==== Extract to read ====

The plaintiff had agreed to carry out civil works for the defendants and the relevant contract was AS2124-1986. A dispute arose and various breaches of contract were alleged by both parties. Clause 46 of the contract provided for disputes between the parties to be referred to the superintendent and then provided for arbitration when one party was dissatisfied with the decision of the superintendent.
The plaintiff alleged that the superintendent had failed to comply with the requirement to resolve the dispute by arbitration.
The plaintiff opposed the application for a stay on the basis that there was no valid arbitration agreement for the purpose of the Act between the parties.
The court had to decide whether the dispute resolution clause in AS2124-1986 giving a dissatisfied party a right to elect to proceed to arbitration was a valid arbitration agreement within the meaning of section 53 of the Act.
Clause 46 of AS2124-1986 was not an arbitration agreement for the purpose of the Act. Therefore the Court could not stay the proceedings.
In any event the defendant was not, at the time the proceedings were issued or at judgment, able to do all things necessary for an arbitration to be conducted.

====

== Using the information ==
a – Write out the part of the arbitration case summary that begins at the words "In any event" and stops after "to be conducted.".
b – Extend the arbitration case summary by continuing it from its last sentence.
The material that comes next is separate from the arbitration case summary.

==== Data below ====

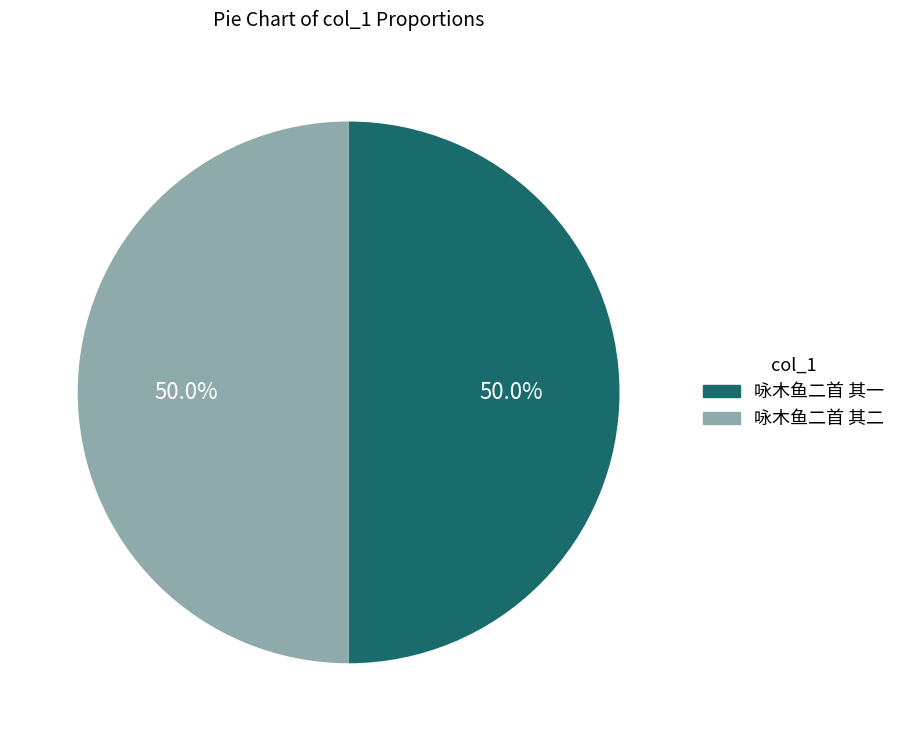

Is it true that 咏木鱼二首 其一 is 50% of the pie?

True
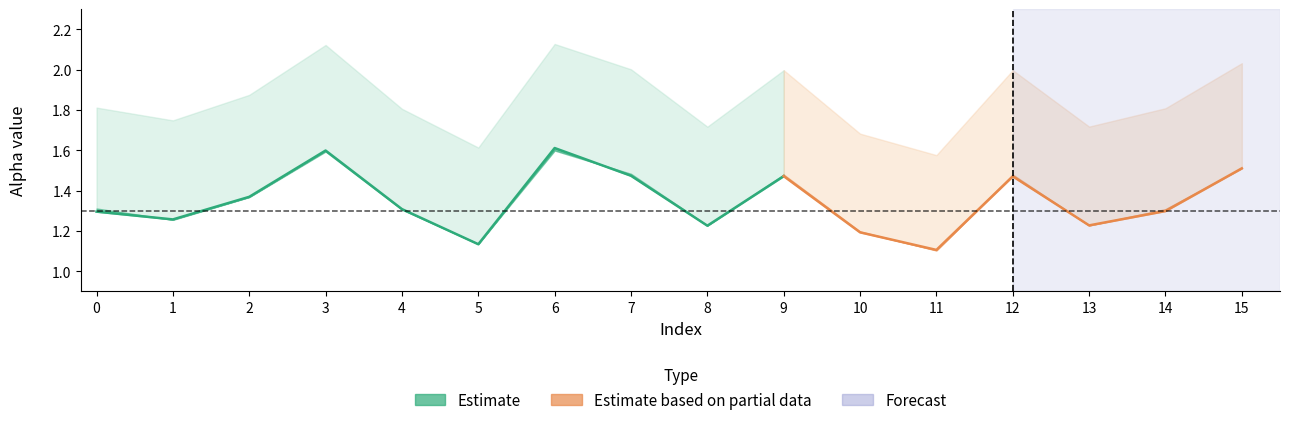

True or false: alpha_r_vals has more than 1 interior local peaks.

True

====

== Per-task outputs ==
a –
In any event the defendant was not, at the time the proceedings were issued or at judgment, able to do all things necessary for an arbitration to be conducted.

b –
Master NG said:
“CL 46 in my view, does not bar either party from resorting to an action; however, only the party who is dissatisfied with the decision of the superintendent, may refer the matter to arbitration and the circumstances under which such referral may be made are clearly set out in clause 46. The plaintiff could not have made an election by merely referring the matter to the superintendent because the election whether to go to arbitration or not only arises after the matter has been referred to the superintendent.” – page 14 of BC9301177 “No notice was issued by either party referring the matter to arbitration as at the date of issue of the writ of summons in this action. The defendants did not, prior to the issue of the writ, elect to refer any dispute to arbitration, nor did they, since October 1991, when they alleged that the plaintiff had breached the contract by ceasing work, elect to refer the matter to the superintendent and therefore to arbitration. They have merely indicated they desire to refer the matter to arbitration.” – page 14 of BC9301177
The courts will not view a decision to refer a dispute to a superintendent appointed under a building contract as an election for the purposes of the Commercial Arbitration Act.
A party who wishes to take such a matter to arbitration must first have the superintendent attempt to resolve the dispute and then refer the matter to arbitration. Only then will the dispute resolution clause be considered an arbitration agreement for the purposes of the Act.